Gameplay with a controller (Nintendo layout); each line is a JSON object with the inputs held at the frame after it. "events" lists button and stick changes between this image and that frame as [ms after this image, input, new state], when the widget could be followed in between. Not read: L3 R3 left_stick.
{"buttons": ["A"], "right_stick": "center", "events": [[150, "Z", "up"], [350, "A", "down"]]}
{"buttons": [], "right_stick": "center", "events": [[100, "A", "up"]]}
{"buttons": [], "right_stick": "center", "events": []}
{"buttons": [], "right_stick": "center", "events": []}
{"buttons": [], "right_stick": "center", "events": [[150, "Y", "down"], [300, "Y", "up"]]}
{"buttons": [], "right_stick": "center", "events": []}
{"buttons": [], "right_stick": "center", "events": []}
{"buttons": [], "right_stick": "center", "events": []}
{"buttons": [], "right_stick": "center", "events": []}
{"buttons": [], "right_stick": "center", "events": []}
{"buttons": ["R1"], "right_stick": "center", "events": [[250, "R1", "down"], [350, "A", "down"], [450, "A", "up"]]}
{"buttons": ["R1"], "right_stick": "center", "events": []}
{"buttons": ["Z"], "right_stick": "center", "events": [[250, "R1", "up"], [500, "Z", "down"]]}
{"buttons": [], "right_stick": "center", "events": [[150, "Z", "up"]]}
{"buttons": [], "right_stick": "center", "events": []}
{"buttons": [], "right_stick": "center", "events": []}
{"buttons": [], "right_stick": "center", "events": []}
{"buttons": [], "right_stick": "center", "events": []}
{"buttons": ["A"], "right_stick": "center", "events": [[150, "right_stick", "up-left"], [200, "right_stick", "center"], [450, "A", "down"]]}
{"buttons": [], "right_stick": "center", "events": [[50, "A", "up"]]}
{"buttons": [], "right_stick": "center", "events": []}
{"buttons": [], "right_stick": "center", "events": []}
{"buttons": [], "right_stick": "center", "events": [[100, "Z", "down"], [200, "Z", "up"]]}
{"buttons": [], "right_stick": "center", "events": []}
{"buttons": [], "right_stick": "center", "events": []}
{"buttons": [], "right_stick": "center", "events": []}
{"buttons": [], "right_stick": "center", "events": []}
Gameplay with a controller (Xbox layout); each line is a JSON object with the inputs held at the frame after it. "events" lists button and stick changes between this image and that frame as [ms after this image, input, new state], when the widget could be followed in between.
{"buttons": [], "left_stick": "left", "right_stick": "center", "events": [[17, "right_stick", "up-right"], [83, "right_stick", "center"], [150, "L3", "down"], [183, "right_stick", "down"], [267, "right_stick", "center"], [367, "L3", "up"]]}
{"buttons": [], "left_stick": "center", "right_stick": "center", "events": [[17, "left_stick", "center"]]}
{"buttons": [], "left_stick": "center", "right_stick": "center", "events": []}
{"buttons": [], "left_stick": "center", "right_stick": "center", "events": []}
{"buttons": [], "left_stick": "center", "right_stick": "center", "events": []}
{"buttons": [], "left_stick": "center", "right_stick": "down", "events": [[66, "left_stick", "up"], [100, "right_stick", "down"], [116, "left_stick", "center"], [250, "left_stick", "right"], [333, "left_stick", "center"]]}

------

[PROBLEM] What's required is that all of the material be returned exactly.

[TASK SOLUTION]
Gameplay with a controller (Nintendo layout); each line is a JSON object with the inputs held at the frame after it. "events" lists button and stick changes between this image and that frame as [ms after this image, input, new state], when the widget could be followed in between. Not read: L3 R3 left_stick.
{"buttons": ["A"], "right_stick": "center", "events": [[150, "Z", "up"], [350, "A", "down"]]}
{"buttons": [], "right_stick": "center", "events": [[100, "A", "up"]]}
{"buttons": [], "right_stick": "center", "events": []}
{"buttons": [], "right_stick": "center", "events": []}
{"buttons": [], "right_stick": "center", "events": [[150, "Y", "down"], [300, "Y", "up"]]}
{"buttons": [], "right_stick": "center", "events": []}
{"buttons": [], "right_stick": "center", "events": []}
{"buttons": [], "right_stick": "center", "events": []}
{"buttons": [], "right_stick": "center", "events": []}
{"buttons": [], "right_stick": "center", "events": []}
{"buttons": ["R1"], "right_stick": "center", "events": [[250, "R1", "down"], [350, "A", "down"], [450, "A", "up"]]}
{"buttons": ["R1"], "right_stick": "center", "events": []}
{"buttons": ["Z"], "right_stick": "center", "events": [[250, "R1", "up"], [500, "Z", "down"]]}
{"buttons": [], "right_stick": "center", "events": [[150, "Z", "up"]]}
{"buttons": [], "right_stick": "center", "events": []}
{"buttons": [], "right_stick": "center", "events": []}
{"buttons": [], "right_stick": "center", "events": []}
{"buttons": [], "right_stick": "center", "events": []}
{"buttons": ["A"], "right_stick": "center", "events": [[150, "right_stick", "up-left"], [200, "right_stick", "center"], [450, "A", "down"]]}
{"buttons": [], "right_stick": "center", "events": [[50, "A", "up"]]}
{"buttons": [], "right_stick": "center", "events": []}
{"buttons": [], "right_stick": "center", "events": []}
{"buttons": [], "right_stick": "center", "events": [[100, "Z", "down"], [200, "Z", "up"]]}
{"buttons": [], "right_stick": "center", "events": []}
{"buttons": [], "right_stick": "center", "events": []}
{"buttons": [], "right_stick": "center", "events": []}
{"buttons": [], "right_stick": "center", "events": []}
Gameplay with a controller (Xbox layout); each line is a JSON object with the inputs held at the frame after it. "events" lists button and stick changes between this image and that frame as [ms after this image, input, new state], when the widget could be followed in between.
{"buttons": [], "left_stick": "left", "right_stick": "center", "events": [[17, "right_stick", "up-right"], [83, "right_stick", "center"], [150, "L3", "down"], [183, "right_stick", "down"], [267, "right_stick", "center"], [367, "L3", "up"]]}
{"buttons": [], "left_stick": "center", "right_stick": "center", "events": [[17, "left_stick", "center"]]}
{"buttons": [], "left_stick": "center", "right_stick": "center", "events": []}
{"buttons": [], "left_stick": "center", "right_stick": "center", "events": []}
{"buttons": [], "left_stick": "center", "right_stick": "center", "events": []}
{"buttons": [], "left_stick": "center", "right_stick": "down", "events": [[66, "left_stick", "up"], [100, "right_stick", "down"], [116, "left_stick", "center"], [250, "left_stick", "right"], [333, "left_stick", "center"]]}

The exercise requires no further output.